How similarity is calculated
Four algorithms independently find similar verses:
- Jaccard — shared exact wordforms between two verse lines
- TF-IDF — shared lemmas (dictionary forms), weighted by rarity
- Translation — shared English translations, enabling cross-lingual Estonian↔Finnish matches
- CharBigram — character bigram overlap, capturing surface-level textual similarity
These are combined via Reciprocal Rank Fusion (RRF): if a verse ranks high in multiple algorithms, its combined score is boosted. The percentage shown is the RRF score normalized to 0–100%.
Reading the graph
- Node size = occurrence frequency (log-scaled: how many times this exact verse text appears across the corpus)
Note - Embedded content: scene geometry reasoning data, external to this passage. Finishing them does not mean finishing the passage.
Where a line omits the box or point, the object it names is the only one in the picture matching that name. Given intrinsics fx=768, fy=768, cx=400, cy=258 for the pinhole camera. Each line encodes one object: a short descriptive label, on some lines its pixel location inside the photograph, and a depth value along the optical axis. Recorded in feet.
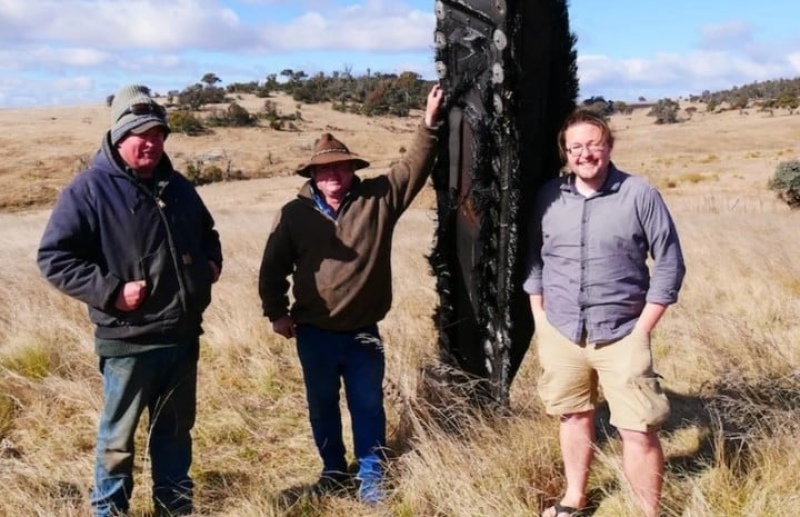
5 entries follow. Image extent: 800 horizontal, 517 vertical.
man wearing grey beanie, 10.16
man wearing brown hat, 12.06
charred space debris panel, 10.98
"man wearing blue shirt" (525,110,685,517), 9.64
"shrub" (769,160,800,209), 62.85
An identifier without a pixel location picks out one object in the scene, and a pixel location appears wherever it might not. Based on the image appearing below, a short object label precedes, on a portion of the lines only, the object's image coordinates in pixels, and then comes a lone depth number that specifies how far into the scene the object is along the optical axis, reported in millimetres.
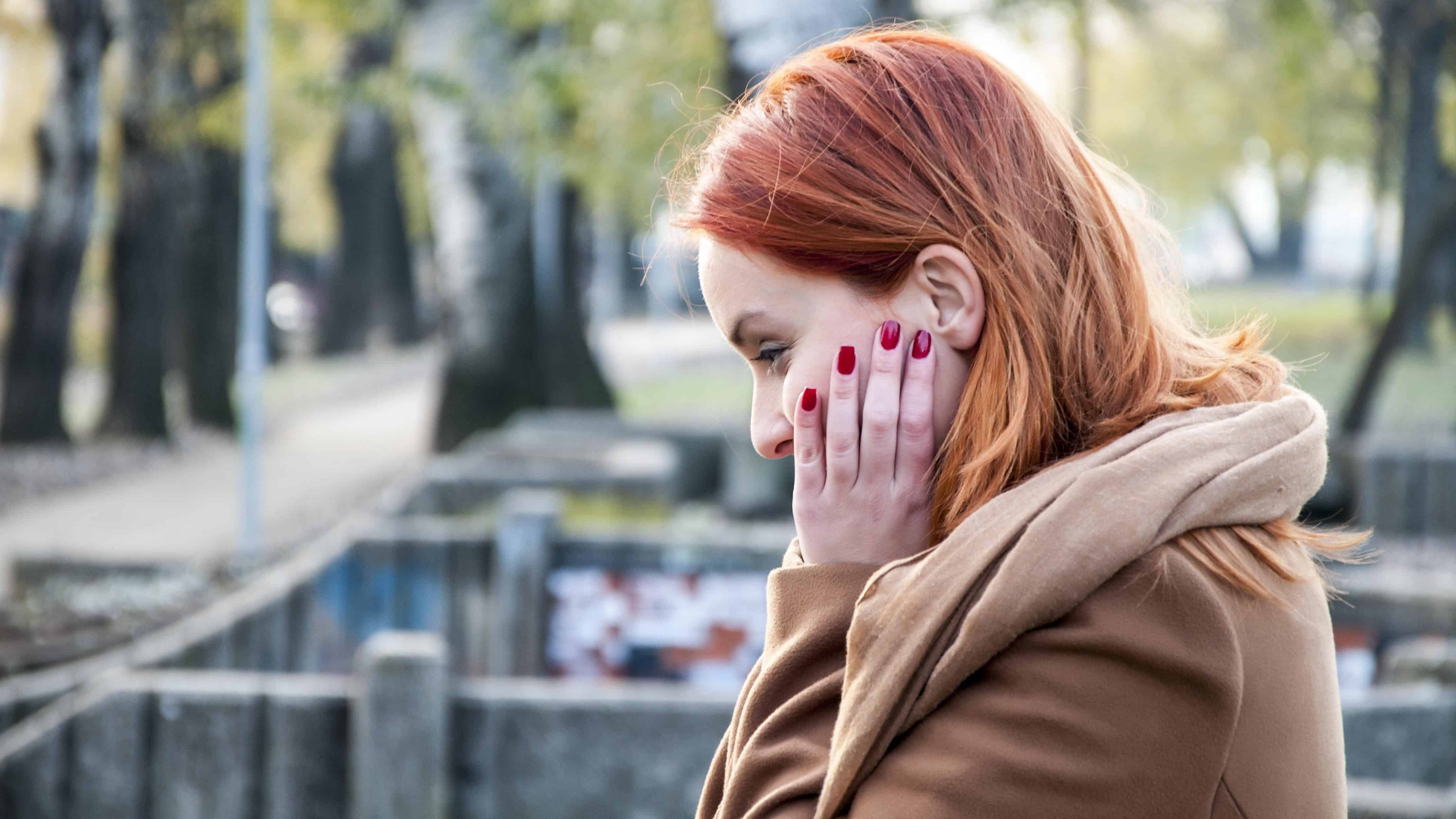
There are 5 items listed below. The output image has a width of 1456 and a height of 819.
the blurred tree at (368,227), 26016
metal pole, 13578
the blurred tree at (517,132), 15547
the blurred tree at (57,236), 18141
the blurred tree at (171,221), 19656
- Node color: green = seed verse, blue = Estonian, orange = Finnish
- Edge color: green = seed connection, purple = inter-neighbor link, gray = hop-2+
- Edge thickness = similarity strength
What are hops?
- Hop-1: verses directly similar to the seed (the seed's nearest neighbors)
- Hop-2: verses similar to hop-1 nodes (neighbors of neighbors)
- Higher hops extend further. Each hop level discovers more distant connections.
Controls
| Control | What it does |
| Hop-1 | How many direct neighbors to show (5–20) |
| Per-hop | How many new nodes each parent adds at hop-2+ (1–5) |
| Max hops | Network depth (1–4). Default 2 for performance. |
| Min score | Hide weak connections below this RRF threshold |
| Max nodes | Cap total visible nodes (15–200) |
| ET / FI | Filter by language (Estonian / Finnish) |
| + Add hop | Extend network by one more hop level without full reload |
| Show outer hops | Toggle visibility of hop-2+ nodes |
| Show labels | Toggle verse text labels on/off |
| Zoom slider | Zoom in/out (20–500%) |
Interactions
- Click a node → navigate to that verse's network (re-centers on it)
- Click the seed node (green) → show info panel with links to Similarity Explorer and Poem Reader
- Double-click a node → expand it in-place (load its neighbors without navigating away)
- Double-click empty space → reset zoom to default
- Drag a node to reposition it; scroll to zoom; drag background to pan
- Nodes with a + overlay can be expanded by double-click
Exporting data
Open "More controls" and click "⬇ Export CSV" to download all visible verses and edges with per-algorithm similarity scores and shared wordforms.